Another potential component of the continuing education offering would be a Speaker’s Bureau service. This offering would see OREA create a list of pre-vetted speakers who would be available to attend various local Member Board events for a fee paid by the local Member Board. These speakers would be experts in their field and offer a new tool for Member Boards to inform and educate their membership about new and emerging challenges in the real estate industry. Together with the expansion of continuing education courses, these two offerings could significantly increase the professional standards in the industry.
Continuing education is intended to be a high value offering to individual REALTORS® and to the entire real estate industry. The industry and individual REALTORS® will benefit through the increased professionalization and commitment to high standards, best practices, and up-to-date real estate knowledge that would be taught in these courses.
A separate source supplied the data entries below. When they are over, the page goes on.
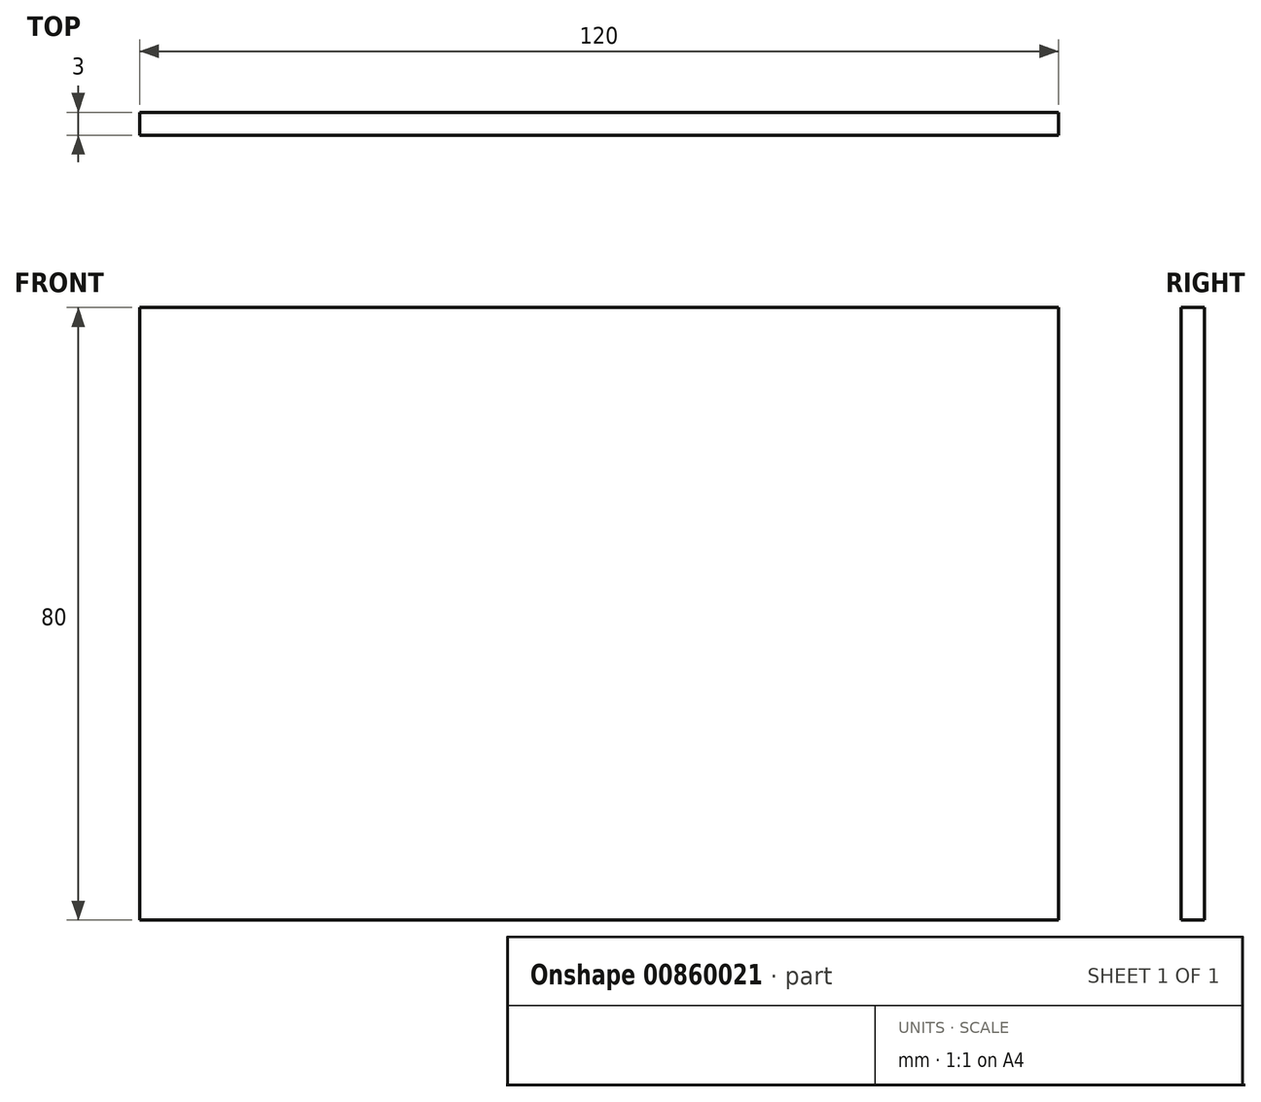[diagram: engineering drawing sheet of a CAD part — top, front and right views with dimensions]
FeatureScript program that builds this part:
annotation { "Feature Type Name" : "Feature", "Feature Type Description" : "" }
export const myFeature = defineFeature(function(context is Context, id is Id, definition is map)
    precondition{}
    {
        {
            var Q0;
            Q0=qCreatedBy(makeId("Front.planeOp"),FACE);
            var sketch = newSketch(context, id + "F0", { "sketchPlane" : qUnion([Q0])});
            skLineSegment(sketch, "E0.bottom", {"start": v(60, 40) * mm, "end": v(-60, 40) * mm});
            skLineSegment(sketch, "E0.top", {"start": v(60, -40) * mm, "end": v(-60, -40) * mm});
            skLineSegment(sketch, "E0.left", {"start": v(60, 40) * mm, "end": v(60, -40) * mm});
            skLineSegment(sketch, "E0.right", {"start": v(-60, 40) * mm, "end": v(-60, -40) * mm});
            skPoint(sketch, "E0.middle", {"position": v(0, 0) * mm});
            skSolve(sketch);
        }
        {
            var Q0;
            Q0 = qSketchRegion(id + "F0", true);
            extrude(context, id + "F1", {"entities" : qUnion([Q0]), "depth" : 3 * mm, "offsetDistance" : 25 * mm});
        }
    });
This is especially timely as the Ontario Government’s new real estate legislation, The Trust in Real Estate Services Act, is targeted at improving professionalism in the real estate industry.
This idea would involve OREA making financial resources available to fund facilitation services and contribute to technology investments that are critical to bringing Member Boards together to agree on policies, standards, and enabling infrastructure to share MLS® data. OREA would not invest or create its own process or technology. Any investment would be in existing, or expanded, Member Board initiatives to expand MLS® data sharing and access.
This funding would be particularly helpful for smaller Member Boards who may not have any reserve funds to explore these options and potential benefits despite wanting to do so. Some Member Boards may not need the resources, but by providing access to facilitative funding, they may be more willing, or better able, to pursue the change sooner – thereby benefitting more Members faster. Additionally, cost-sharing of technology investments to permit data sharing would be included for consideration as part of the offering.
There are several benefits related to REALTORS® on the ground – including the ease of movement if a REALTOR® moves from one part of the province to another and can still use the same data system they were previously familiar with. Other examples include if a REALTOR® is selling properties within the jurisdiction of multiple different Member Boards at the same time. In this case, they would be able to operate seamlessly despite the physical difference in location.
Even further, better geographic data would enable Members to have better insights into how property sales trends in one area may be affecting sales in other areas of the province. A shared data catalogue would even improve the professionalism of the industry by avoiding the potential for a consumer to have access to information that their REALTOR® does not.